>>

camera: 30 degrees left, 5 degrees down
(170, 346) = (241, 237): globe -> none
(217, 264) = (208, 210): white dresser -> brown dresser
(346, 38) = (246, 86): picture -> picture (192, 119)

<<

### [TASK]
Quote only the lines from the line containing "(217, 264) = (208, 210): white" through the end of the listing, please, keeping both the first and the last line.

### [PROBLEM SOLUTION]
(217, 264) = (208, 210): white dresser -> brown dresser
(346, 38) = (246, 86): picture -> picture (192, 119)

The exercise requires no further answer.